_DIRECTION:_
Repeat the data word for word. Do not include the pictures.

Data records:
• • • • •

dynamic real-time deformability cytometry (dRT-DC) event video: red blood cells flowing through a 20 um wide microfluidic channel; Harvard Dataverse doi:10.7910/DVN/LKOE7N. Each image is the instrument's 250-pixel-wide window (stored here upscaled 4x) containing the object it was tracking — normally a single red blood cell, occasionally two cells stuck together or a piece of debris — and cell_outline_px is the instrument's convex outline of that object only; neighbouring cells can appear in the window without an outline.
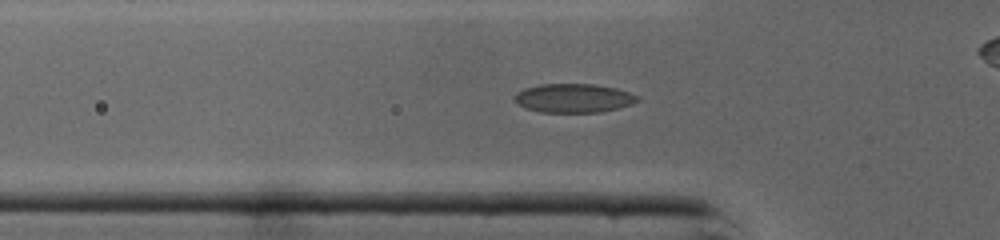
{"species": "common noctule bat (a hibernating species)", "species_latin": "Nyctalus noctula", "temperature_condition": "cold", "stored_images_in_passage": 44, "camera_frame_rate_fps": 3000, "um_per_image_px": 0.085, "animal": {"sex": "male", "body_mass_g": 19.0, "forearm_length_mm": 50.8}, "frame": {"image": 1, "passage_image": 13, "time_ms": 4.0, "image_size_px": [1000, 240], "cell_outline_px": [[640, 100], [632, 104], [600, 112], [540, 112], [524, 108], [512, 96], [516, 92], [524, 88], [540, 84], [592, 84], [616, 88], [640, 96]], "centroid_in_image_um": [48.75, 8.34], "position_along_channel_um": 77.1, "area_um2": 20.69}}
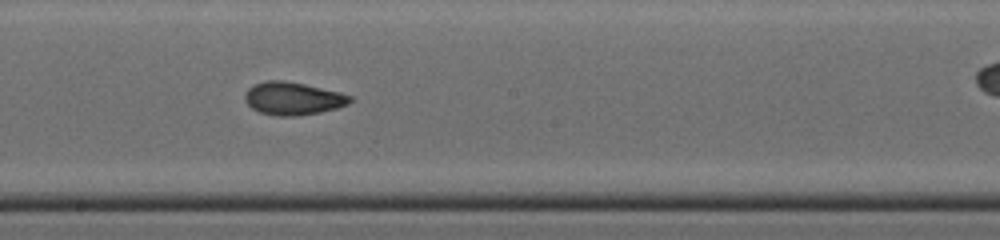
{"frame": {"image": 2, "passage_image": 23, "time_ms": 7.333, "image_size_px": [1000, 240], "cell_outline_px": [[352, 100], [348, 104], [336, 108], [320, 112], [296, 116], [276, 116], [260, 112], [252, 108], [244, 100], [244, 92], [248, 88], [256, 84], [268, 80], [284, 80], [304, 84], [340, 92], [352, 96]], "centroid_in_image_um": [24.88, 8.37], "position_along_channel_um": 223.3, "area_um2": 20.11}}
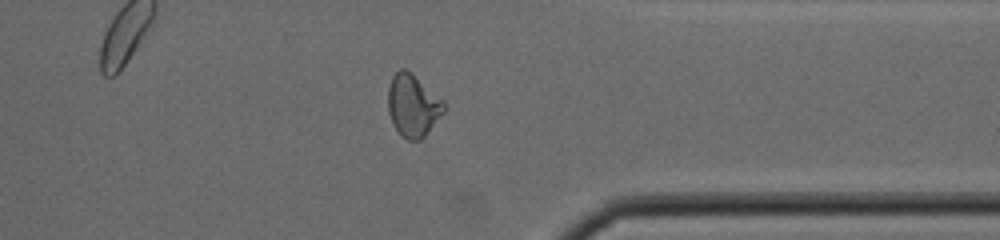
{"frame": {"image": 3, "passage_image": 34, "time_ms": 11.0, "image_size_px": [1000, 240], "cell_outline_px": [[444, 112], [424, 136], [420, 140], [408, 140], [392, 124], [388, 112], [388, 88], [392, 76], [400, 68], [404, 68], [444, 100]], "centroid_in_image_um": [35.08, 8.96], "position_along_channel_um": 376.3, "area_um2": 19.94}, "authors_computed_cell_mechanics": {"area_um2": 20.1144, "velocity_mm_per_s": 4.386, "shape_relaxation_time_tau1_ms": 8.7543, "shape_relaxation_time_tau2_ms": 3.2077, "deformation_change_tau1": 0.2206, "deformation_change_tau2": 0.069}}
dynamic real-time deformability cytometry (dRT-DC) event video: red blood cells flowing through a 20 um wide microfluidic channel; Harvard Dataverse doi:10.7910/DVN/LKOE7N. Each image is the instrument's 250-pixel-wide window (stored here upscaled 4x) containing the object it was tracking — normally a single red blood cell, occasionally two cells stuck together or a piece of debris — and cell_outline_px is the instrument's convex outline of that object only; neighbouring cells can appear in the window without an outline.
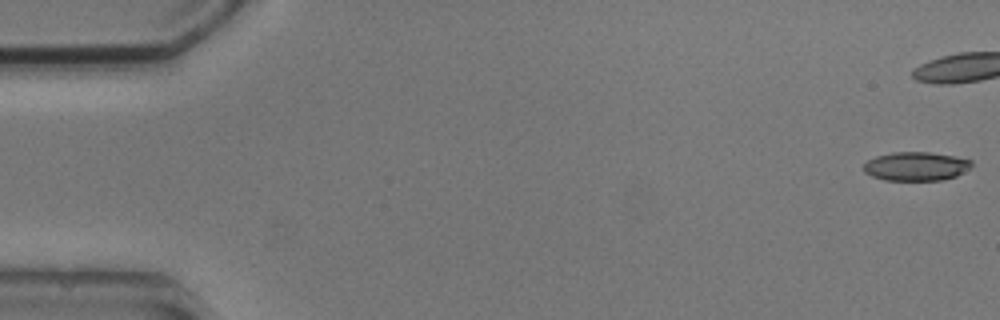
{"species": "common noctule bat (a hibernating species)", "species_latin": "Nyctalus noctula", "temperature_condition": "cold", "stored_images_in_passage": 7, "camera_frame_rate_fps": 3000, "um_per_image_px": 0.085, "animal": {"sex": "male", "body_mass_g": 20.5, "forearm_length_mm": 52.5}, "frame": {"image": 1, "passage_image": 1, "time_ms": 0.0, "image_size_px": [1000, 320], "cell_outline_px": [[972, 164], [968, 168], [956, 176], [940, 180], [884, 180], [872, 176], [864, 172], [864, 164], [868, 160], [876, 156], [892, 152], [928, 152], [956, 156], [972, 160]], "centroid_in_image_um": [77.84, 14.13], "position_along_channel_um": 7.2, "area_um2": 18.03}}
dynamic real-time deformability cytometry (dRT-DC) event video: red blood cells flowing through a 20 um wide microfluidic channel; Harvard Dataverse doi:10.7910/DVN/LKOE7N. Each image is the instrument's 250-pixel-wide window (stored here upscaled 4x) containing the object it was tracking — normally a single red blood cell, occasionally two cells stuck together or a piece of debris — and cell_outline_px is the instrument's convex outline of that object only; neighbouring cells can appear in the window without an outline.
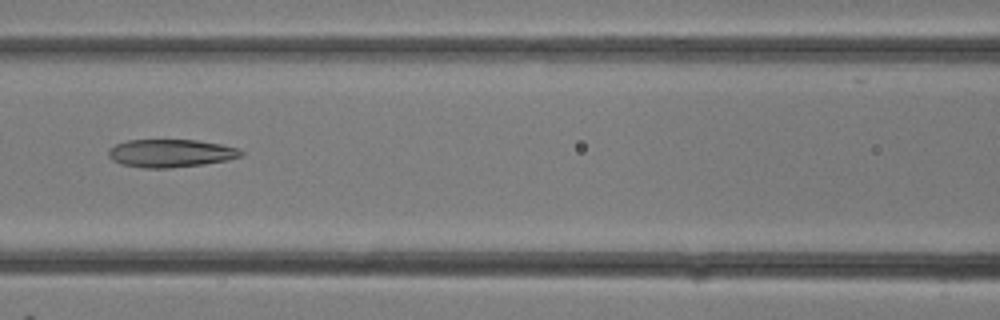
{"species": "common noctule bat (a hibernating species)", "species_latin": "Nyctalus noctula", "temperature_condition": "room temperature", "stored_images_in_passage": 9, "camera_frame_rate_fps": 3000, "um_per_image_px": 0.085, "animal": {"sex": "female"}, "frame": {"image": 1, "passage_image": 6, "time_ms": 1.667, "image_size_px": [1000, 320], "cell_outline_px": [[244, 156], [228, 160], [204, 164], [168, 168], [144, 168], [120, 164], [112, 160], [108, 156], [108, 148], [116, 144], [128, 140], [196, 140], [220, 144], [236, 148], [244, 152]], "centroid_in_image_um": [14.49, 13.03], "position_along_channel_um": 152.1, "area_um2": 21.68}}
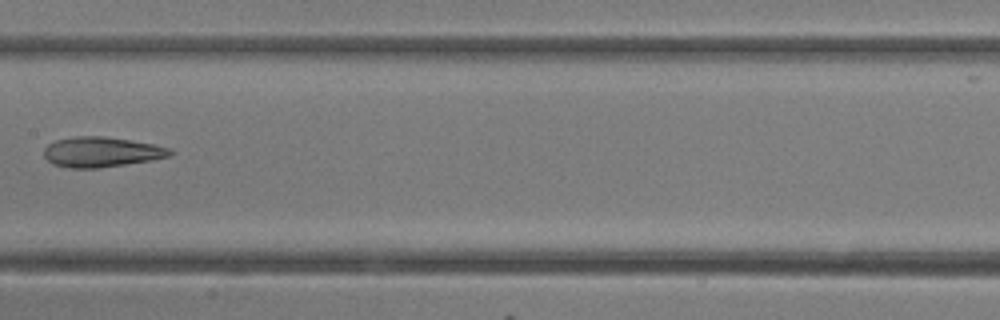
{"frame": {"image": 2, "passage_image": 8, "time_ms": 2.333, "image_size_px": [1000, 320], "cell_outline_px": [[176, 152], [168, 156], [152, 160], [100, 168], [68, 168], [52, 164], [44, 156], [44, 148], [48, 144], [56, 140], [76, 136], [104, 136], [152, 144], [168, 148]], "centroid_in_image_um": [8.59, 12.93], "position_along_channel_um": 198.8, "area_um2": 22.08}}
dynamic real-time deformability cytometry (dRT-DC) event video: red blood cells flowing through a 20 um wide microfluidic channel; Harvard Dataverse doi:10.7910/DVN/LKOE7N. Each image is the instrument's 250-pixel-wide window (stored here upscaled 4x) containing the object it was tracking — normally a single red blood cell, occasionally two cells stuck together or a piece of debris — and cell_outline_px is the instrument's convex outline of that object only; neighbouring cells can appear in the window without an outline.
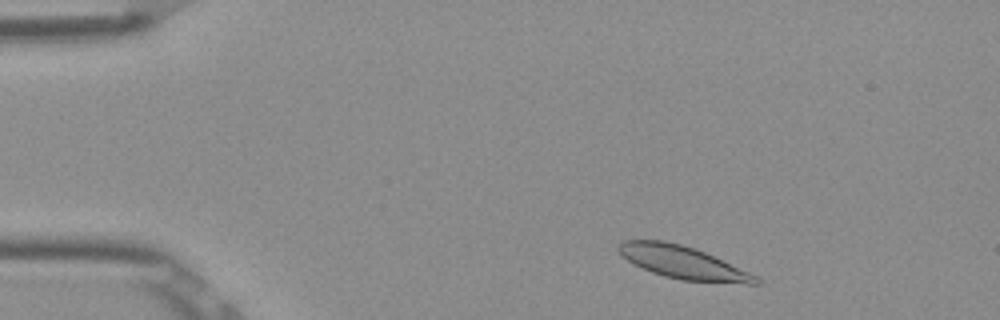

• • • • •

_THE COMPLETED TASK:_
dynamic real-time deformability cytometry (dRT-DC) event video: red blood cells flowing through a 20 um wide microfluidic channel; Harvard Dataverse doi:10.7910/DVN/LKOE7N. Each image is the instrument's 250-pixel-wide window (stored here upscaled 4x) containing the object it was tracking — normally a single red blood cell, occasionally two cells stuck together or a piece of debris — and cell_outline_px is the instrument's convex outline of that object only; neighbouring cells can appear in the window without an outline.
{"species": "common noctule bat (a hibernating species)", "species_latin": "Nyctalus noctula", "temperature_condition": "cold", "stored_images_in_passage": 44, "camera_frame_rate_fps": 3000, "um_per_image_px": 0.085, "animal": {"sex": "male", "body_mass_g": 19.0, "forearm_length_mm": 50.8}, "frame": {"image": 1, "passage_image": 13, "time_ms": 4.0, "image_size_px": [1000, 240], "cell_outline_px": [[640, 100], [632, 104], [600, 112], [540, 112], [524, 108], [512, 96], [516, 92], [524, 88], [540, 84], [592, 84], [616, 88], [640, 96]], "centroid_in_image_um": [48.75, 8.34], "position_along_channel_um": 77.1, "area_um2": 20.69}}
{"frame": {"image": 2, "passage_image": 23, "time_ms": 7.333, "image_size_px": [1000, 240], "cell_outline_px": [[352, 100], [348, 104], [336, 108], [320, 112], [296, 116], [276, 116], [260, 112], [252, 108], [244, 100], [244, 92], [248, 88], [256, 84], [268, 80], [284, 80], [304, 84], [340, 92], [352, 96]], "centroid_in_image_um": [24.88, 8.37], "position_along_channel_um": 223.3, "area_um2": 20.11}}
{"frame": {"image": 3, "passage_image": 34, "time_ms": 11.0, "image_size_px": [1000, 240], "cell_outline_px": [[444, 112], [424, 136], [420, 140], [408, 140], [392, 124], [388, 112], [388, 88], [392, 76], [400, 68], [404, 68], [444, 100]], "centroid_in_image_um": [35.08, 8.96], "position_along_channel_um": 376.3, "area_um2": 19.94}, "authors_computed_cell_mechanics": {"area_um2": 20.1144, "velocity_mm_per_s": 4.386, "shape_relaxation_time_tau1_ms": 8.7543, "shape_relaxation_time_tau2_ms": 3.2077, "deformation_change_tau1": 0.2206, "deformation_change_tau2": 0.069}}
dynamic real-time deformability cytometry (dRT-DC) event video: red blood cells flowing through a 20 um wide microfluidic channel; Harvard Dataverse doi:10.7910/DVN/LKOE7N. Each image is the instrument's 250-pixel-wide window (stored here upscaled 4x) containing the object it was tracking — normally a single red blood cell, occasionally two cells stuck together or a piece of debris — and cell_outline_px is the instrument's convex outline of that object only; neighbouring cells can appear in the window without an outline.
{"species": "common noctule bat (a hibernating species)", "species_latin": "Nyctalus noctula", "temperature_condition": "cold", "stored_images_in_passage": 7, "camera_frame_rate_fps": 3000, "um_per_image_px": 0.085, "animal": {"sex": "male", "body_mass_g": 20.5, "forearm_length_mm": 52.5}, "frame": {"image": 1, "passage_image": 1, "time_ms": 0.0, "image_size_px": [1000, 320], "cell_outline_px": [[972, 164], [968, 168], [956, 176], [940, 180], [884, 180], [872, 176], [864, 172], [864, 164], [868, 160], [876, 156], [892, 152], [928, 152], [956, 156], [972, 160]], "centroid_in_image_um": [77.84, 14.13], "position_along_channel_um": 7.2, "area_um2": 18.03}}
dynamic real-time deformability cytometry (dRT-DC) event video: red blood cells flowing through a 20 um wide microfluidic channel; Harvard Dataverse doi:10.7910/DVN/LKOE7N. Each image is the instrument's 250-pixel-wide window (stored here upscaled 4x) containing the object it was tracking — normally a single red blood cell, occasionally two cells stuck together or a piece of debris — and cell_outline_px is the instrument's convex outline of that object only; neighbouring cells can appear in the window without an outline.
{"species": "common noctule bat (a hibernating species)", "species_latin": "Nyctalus noctula", "temperature_condition": "room temperature", "stored_images_in_passage": 9, "camera_frame_rate_fps": 3000, "um_per_image_px": 0.085, "animal": {"sex": "female"}, "frame": {"image": 1, "passage_image": 6, "time_ms": 1.667, "image_size_px": [1000, 320], "cell_outline_px": [[244, 156], [228, 160], [204, 164], [168, 168], [144, 168], [120, 164], [112, 160], [108, 156], [108, 148], [116, 144], [128, 140], [196, 140], [220, 144], [236, 148], [244, 152]], "centroid_in_image_um": [14.49, 13.03], "position_along_channel_um": 152.1, "area_um2": 21.68}}
{"frame": {"image": 2, "passage_image": 8, "time_ms": 2.333, "image_size_px": [1000, 320], "cell_outline_px": [[176, 152], [168, 156], [152, 160], [100, 168], [68, 168], [52, 164], [44, 156], [44, 148], [48, 144], [56, 140], [76, 136], [104, 136], [152, 144], [168, 148]], "centroid_in_image_um": [8.59, 12.93], "position_along_channel_um": 198.8, "area_um2": 22.08}}
dynamic real-time deformability cytometry (dRT-DC) event video: red blood cells flowing through a 20 um wide microfluidic channel; Harvard Dataverse doi:10.7910/DVN/LKOE7N. Each image is the instrument's 250-pixel-wide window (stored here upscaled 4x) containing the object it was tracking — normally a single red blood cell, occasionally two cells stuck together or a piece of debris — and cell_outline_px is the instrument's convex outline of that object only; neighbouring cells can appear in the window without an outline.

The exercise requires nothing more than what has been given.